**Source records:**
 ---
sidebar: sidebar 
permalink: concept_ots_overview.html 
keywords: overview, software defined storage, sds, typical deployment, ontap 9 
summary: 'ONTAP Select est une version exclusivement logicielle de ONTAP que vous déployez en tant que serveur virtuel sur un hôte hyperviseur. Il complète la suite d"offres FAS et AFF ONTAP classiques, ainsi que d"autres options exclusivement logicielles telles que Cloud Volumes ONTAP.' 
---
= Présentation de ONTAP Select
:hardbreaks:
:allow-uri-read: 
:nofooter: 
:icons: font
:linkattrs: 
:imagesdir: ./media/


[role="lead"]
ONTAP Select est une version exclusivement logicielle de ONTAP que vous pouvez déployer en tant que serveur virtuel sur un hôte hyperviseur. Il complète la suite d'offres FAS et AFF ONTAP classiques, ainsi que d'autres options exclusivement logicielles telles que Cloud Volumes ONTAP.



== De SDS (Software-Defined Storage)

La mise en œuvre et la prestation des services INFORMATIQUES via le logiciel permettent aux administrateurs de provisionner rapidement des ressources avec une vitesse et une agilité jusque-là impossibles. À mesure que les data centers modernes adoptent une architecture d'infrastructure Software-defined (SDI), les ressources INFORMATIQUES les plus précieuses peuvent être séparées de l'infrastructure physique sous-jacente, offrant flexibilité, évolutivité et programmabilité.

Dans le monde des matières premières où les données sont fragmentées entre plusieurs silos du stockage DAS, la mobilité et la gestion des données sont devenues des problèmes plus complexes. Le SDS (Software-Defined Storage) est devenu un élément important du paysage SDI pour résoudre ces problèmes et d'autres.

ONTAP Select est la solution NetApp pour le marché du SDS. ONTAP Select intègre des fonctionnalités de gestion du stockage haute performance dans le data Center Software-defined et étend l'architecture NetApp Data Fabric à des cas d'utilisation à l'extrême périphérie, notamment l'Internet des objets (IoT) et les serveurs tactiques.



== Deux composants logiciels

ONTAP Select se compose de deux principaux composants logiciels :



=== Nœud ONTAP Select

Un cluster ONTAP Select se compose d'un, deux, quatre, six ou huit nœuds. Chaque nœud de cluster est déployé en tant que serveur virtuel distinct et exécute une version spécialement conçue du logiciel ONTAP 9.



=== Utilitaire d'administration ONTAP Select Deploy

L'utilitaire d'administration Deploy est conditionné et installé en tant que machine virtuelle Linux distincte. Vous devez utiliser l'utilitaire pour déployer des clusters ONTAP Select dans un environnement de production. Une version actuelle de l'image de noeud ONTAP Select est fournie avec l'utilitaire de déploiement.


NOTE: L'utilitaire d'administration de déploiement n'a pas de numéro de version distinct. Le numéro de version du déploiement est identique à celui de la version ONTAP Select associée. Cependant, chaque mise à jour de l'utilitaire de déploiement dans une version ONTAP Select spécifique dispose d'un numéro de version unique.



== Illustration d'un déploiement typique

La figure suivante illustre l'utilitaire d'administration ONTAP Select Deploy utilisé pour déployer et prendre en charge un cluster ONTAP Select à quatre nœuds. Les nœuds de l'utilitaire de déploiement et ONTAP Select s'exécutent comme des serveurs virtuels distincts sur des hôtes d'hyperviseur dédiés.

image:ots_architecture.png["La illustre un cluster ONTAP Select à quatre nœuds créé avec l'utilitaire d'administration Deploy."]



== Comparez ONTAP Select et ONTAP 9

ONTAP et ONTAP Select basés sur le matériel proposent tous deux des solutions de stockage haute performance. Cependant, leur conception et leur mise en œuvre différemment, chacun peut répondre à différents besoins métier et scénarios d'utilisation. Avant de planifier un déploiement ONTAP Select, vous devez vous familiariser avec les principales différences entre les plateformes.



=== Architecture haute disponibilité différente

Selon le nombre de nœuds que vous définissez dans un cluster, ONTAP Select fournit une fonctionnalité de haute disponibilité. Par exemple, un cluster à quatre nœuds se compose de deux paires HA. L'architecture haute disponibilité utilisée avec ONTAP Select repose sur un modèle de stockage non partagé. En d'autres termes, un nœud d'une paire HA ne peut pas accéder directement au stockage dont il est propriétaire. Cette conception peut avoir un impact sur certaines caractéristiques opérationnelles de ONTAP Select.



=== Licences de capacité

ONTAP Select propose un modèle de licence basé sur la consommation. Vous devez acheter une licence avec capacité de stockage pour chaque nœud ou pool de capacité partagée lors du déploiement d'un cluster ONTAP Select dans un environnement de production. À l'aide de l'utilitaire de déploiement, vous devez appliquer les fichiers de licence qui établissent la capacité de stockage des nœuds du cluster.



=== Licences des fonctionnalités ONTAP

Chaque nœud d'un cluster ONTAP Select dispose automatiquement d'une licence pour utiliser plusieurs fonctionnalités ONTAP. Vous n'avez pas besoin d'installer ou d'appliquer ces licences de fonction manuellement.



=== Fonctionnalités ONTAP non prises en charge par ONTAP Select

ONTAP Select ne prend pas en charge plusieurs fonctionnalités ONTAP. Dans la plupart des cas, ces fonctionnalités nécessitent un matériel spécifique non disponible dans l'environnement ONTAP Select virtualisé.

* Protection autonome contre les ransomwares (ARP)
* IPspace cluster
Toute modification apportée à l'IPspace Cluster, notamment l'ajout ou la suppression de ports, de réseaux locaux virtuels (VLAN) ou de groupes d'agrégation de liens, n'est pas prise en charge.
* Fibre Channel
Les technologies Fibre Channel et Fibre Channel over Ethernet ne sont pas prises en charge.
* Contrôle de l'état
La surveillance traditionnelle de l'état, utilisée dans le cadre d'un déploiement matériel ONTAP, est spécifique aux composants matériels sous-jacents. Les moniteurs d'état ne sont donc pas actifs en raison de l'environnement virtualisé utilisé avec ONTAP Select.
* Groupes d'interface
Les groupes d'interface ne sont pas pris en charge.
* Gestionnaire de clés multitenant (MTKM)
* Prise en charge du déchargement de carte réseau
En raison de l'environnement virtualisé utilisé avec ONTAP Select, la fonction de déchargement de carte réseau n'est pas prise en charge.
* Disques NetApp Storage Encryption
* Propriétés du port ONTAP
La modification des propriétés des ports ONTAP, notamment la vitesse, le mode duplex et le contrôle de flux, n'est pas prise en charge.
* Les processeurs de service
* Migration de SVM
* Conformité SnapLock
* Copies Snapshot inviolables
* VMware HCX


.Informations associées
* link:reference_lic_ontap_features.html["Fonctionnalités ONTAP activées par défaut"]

* * *

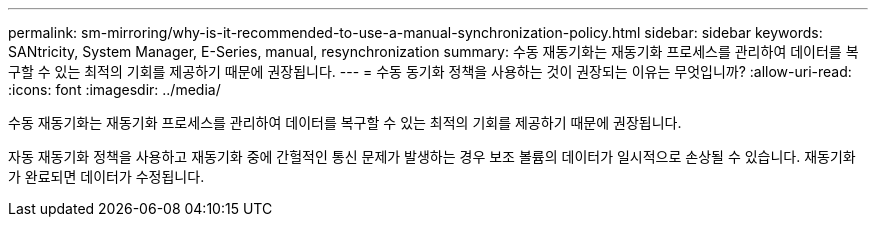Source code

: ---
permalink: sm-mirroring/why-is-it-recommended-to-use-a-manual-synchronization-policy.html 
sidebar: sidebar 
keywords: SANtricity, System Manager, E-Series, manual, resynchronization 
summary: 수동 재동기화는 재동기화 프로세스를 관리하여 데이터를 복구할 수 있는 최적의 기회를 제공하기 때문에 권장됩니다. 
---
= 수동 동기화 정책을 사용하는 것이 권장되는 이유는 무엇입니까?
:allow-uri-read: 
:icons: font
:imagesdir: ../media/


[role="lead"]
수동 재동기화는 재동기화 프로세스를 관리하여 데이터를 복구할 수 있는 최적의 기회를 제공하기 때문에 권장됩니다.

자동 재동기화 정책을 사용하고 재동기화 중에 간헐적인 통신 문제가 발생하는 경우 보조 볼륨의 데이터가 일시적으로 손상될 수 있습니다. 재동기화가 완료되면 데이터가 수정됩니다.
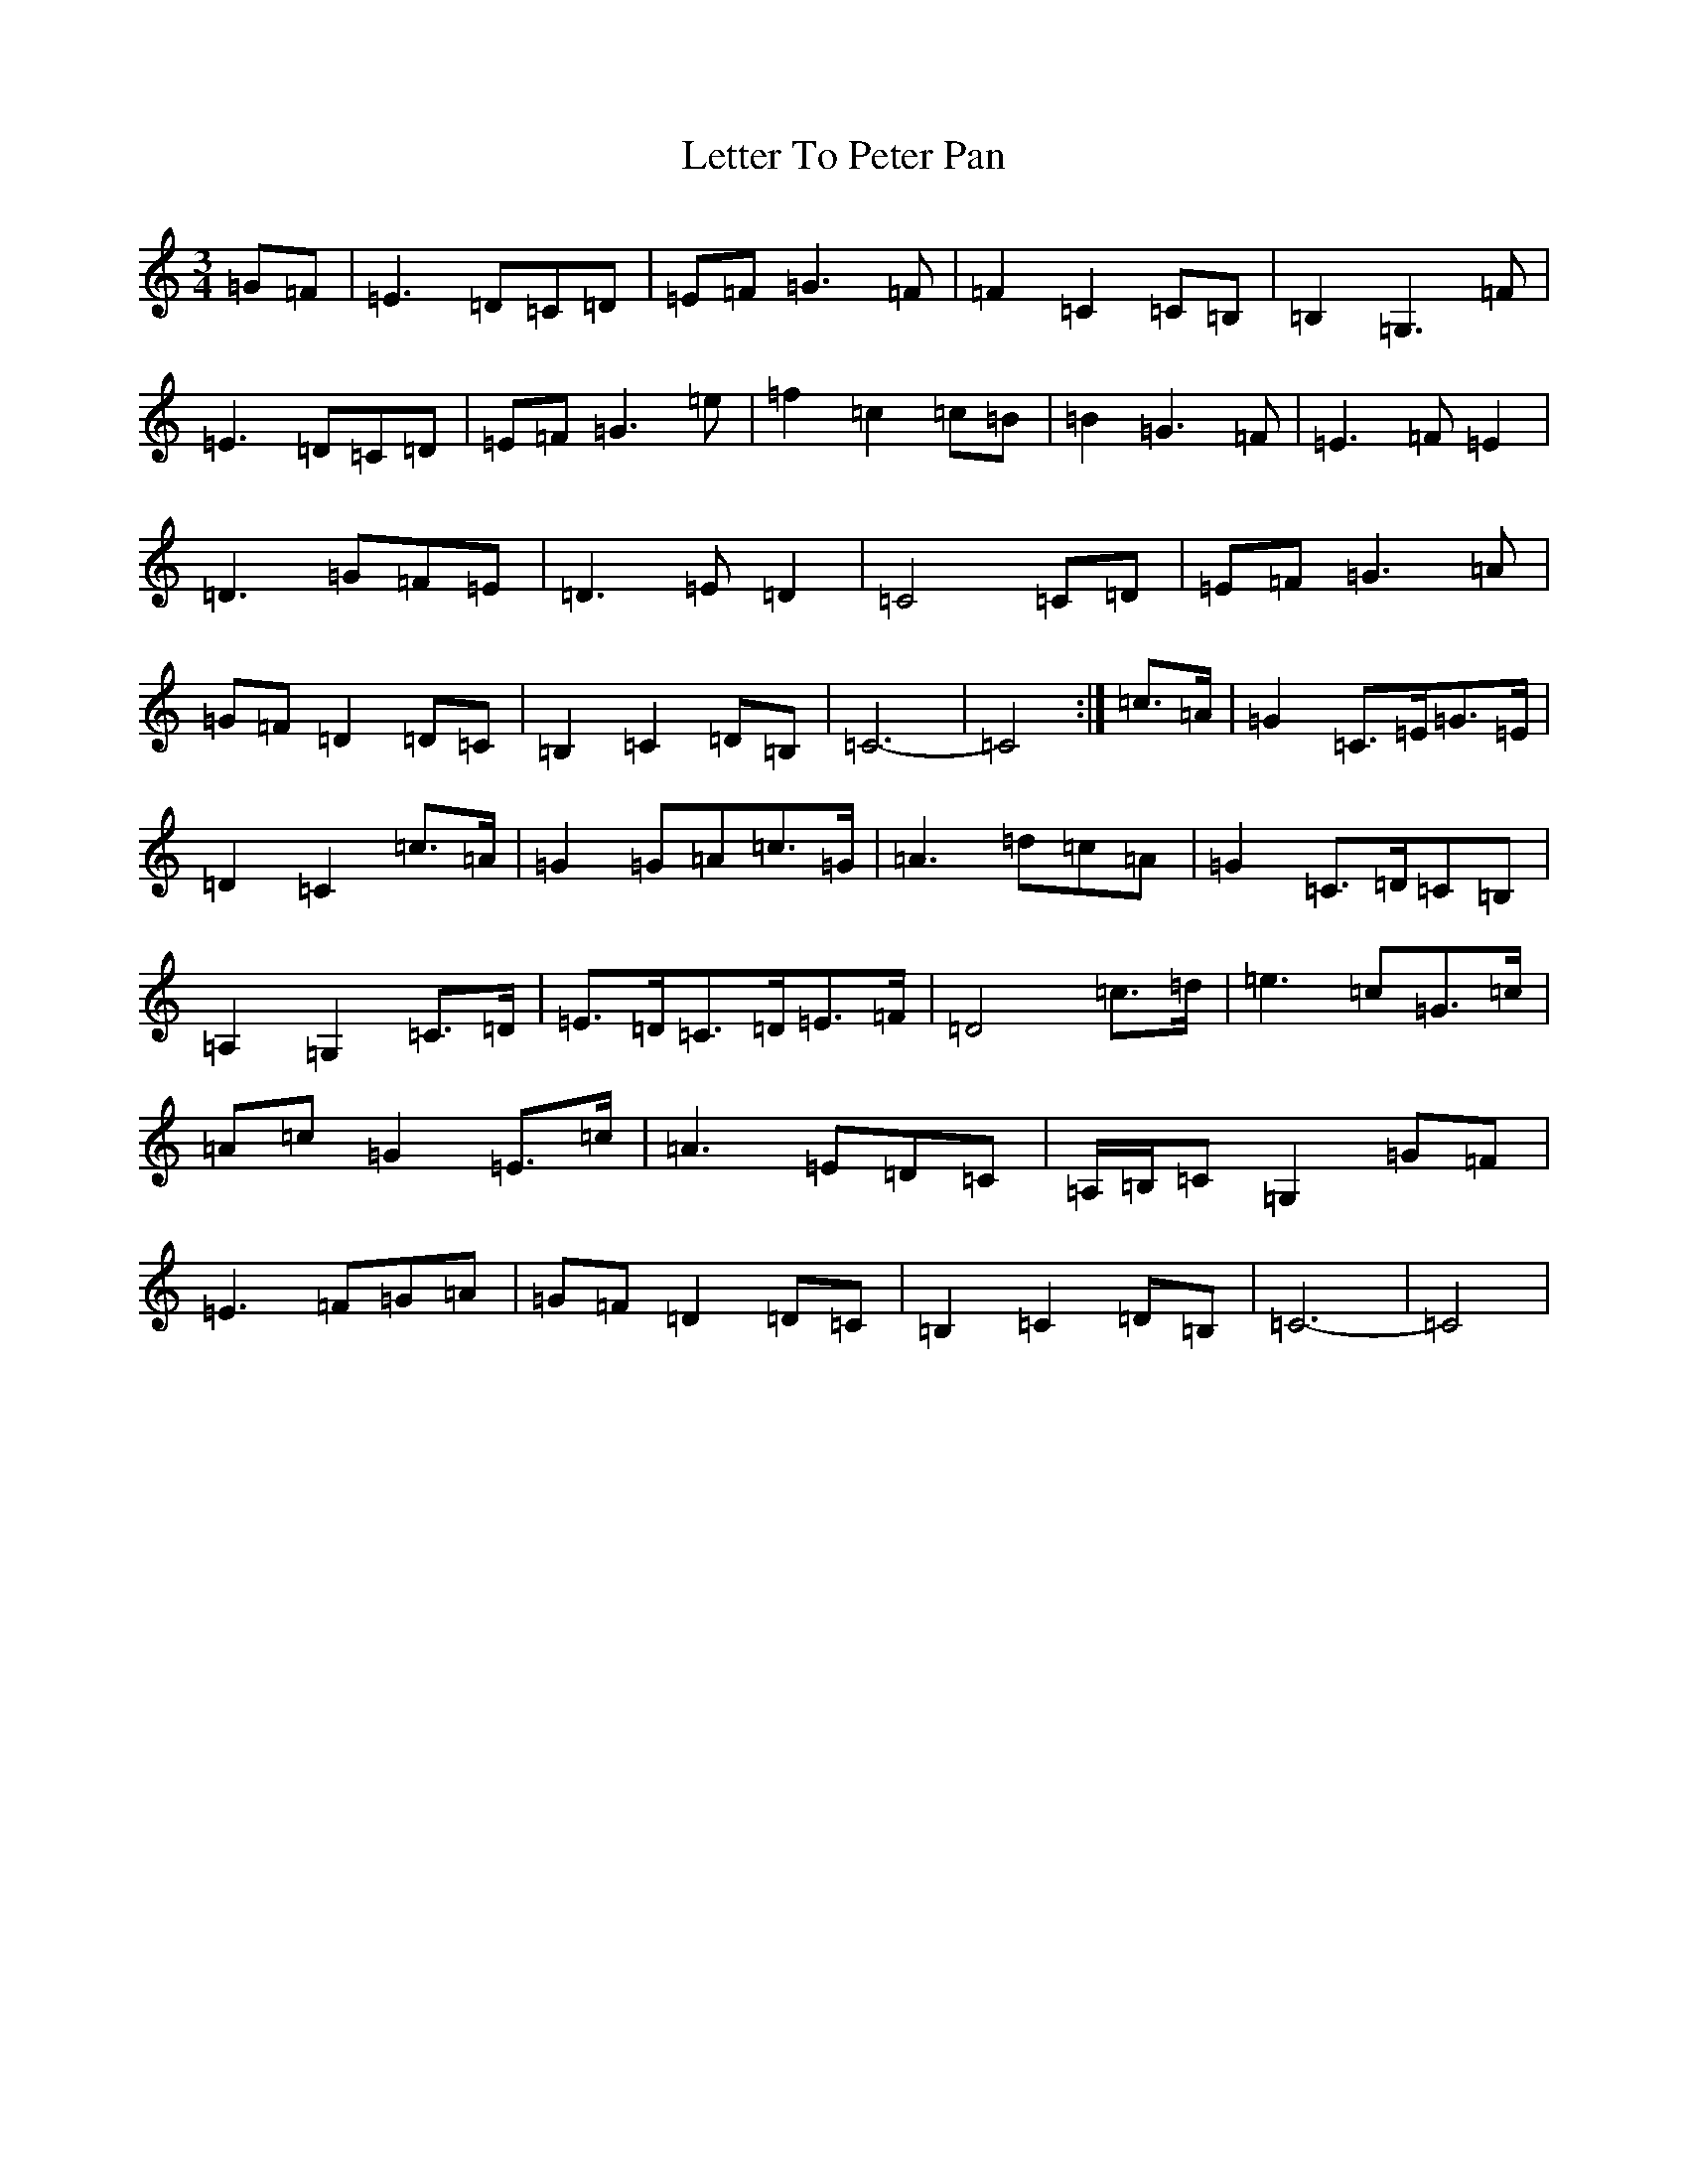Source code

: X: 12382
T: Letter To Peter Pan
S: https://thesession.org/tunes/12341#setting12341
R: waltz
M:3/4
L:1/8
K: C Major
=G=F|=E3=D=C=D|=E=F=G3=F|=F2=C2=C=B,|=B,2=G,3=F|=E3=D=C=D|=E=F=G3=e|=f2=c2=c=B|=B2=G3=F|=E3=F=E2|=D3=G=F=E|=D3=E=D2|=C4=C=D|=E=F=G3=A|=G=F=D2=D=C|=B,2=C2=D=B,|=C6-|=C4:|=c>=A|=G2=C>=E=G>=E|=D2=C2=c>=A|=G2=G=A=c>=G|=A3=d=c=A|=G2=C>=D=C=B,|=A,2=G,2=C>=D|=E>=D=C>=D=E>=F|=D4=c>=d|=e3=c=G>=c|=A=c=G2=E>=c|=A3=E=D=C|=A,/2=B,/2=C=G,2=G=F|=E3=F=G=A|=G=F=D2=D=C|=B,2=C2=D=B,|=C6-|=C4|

--

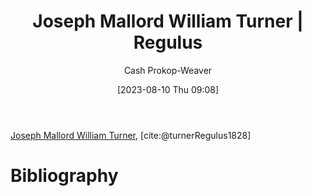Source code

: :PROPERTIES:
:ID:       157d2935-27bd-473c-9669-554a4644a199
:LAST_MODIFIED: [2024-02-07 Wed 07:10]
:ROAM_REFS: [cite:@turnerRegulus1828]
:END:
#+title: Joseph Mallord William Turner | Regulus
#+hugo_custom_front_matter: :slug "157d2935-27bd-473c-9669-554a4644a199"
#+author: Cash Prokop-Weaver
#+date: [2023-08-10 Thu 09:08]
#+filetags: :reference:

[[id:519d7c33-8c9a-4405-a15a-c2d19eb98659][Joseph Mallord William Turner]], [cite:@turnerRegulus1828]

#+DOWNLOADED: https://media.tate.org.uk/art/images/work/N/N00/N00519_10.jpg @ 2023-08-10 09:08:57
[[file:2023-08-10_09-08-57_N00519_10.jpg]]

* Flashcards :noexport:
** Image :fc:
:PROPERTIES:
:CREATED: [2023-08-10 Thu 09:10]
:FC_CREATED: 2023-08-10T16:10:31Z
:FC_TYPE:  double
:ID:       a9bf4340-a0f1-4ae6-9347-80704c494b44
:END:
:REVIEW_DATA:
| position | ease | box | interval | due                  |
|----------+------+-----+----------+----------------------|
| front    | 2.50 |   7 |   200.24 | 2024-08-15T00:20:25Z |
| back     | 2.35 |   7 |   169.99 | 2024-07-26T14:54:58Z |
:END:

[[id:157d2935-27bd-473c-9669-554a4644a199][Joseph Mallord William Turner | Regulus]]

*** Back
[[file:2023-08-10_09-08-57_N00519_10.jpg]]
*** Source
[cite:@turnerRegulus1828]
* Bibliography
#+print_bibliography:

**Requirement:** Nothing but the lines with "administration" should be returned, copied from the entries above.

**Answer to this task:**
=== Utilitaire d'administration ONTAP Select Deploy
L'utilitaire d'administration Deploy est conditionné et installé en tant que machine virtuelle Linux distincte. Vous devez utiliser l'utilitaire pour déployer des clusters ONTAP Select dans un environnement de production. Une version actuelle de l'image de noeud ONTAP Select est fournie avec l'utilitaire de déploiement.
NOTE: L'utilitaire d'administration de déploiement n'a pas de numéro de version distinct. Le numéro de version du déploiement est identique à celui de la version ONTAP Select associée. Cependant, chaque mise à jour de l'utilitaire de déploiement dans une version ONTAP Select spécifique dispose d'un numéro de version unique.
La figure suivante illustre l'utilitaire d'administration ONTAP Select Deploy utilisé pour déployer et prendre en charge un cluster ONTAP Select à quatre nœuds. Les nœuds de l'utilitaire de déploiement et ONTAP Select s'exécutent comme des serveurs virtuels distincts sur des hôtes d'hyperviseur dédiés.
image:ots_architecture.png["La illustre un cluster ONTAP Select à quatre nœuds créé avec l'utilitaire d'administration Deploy."]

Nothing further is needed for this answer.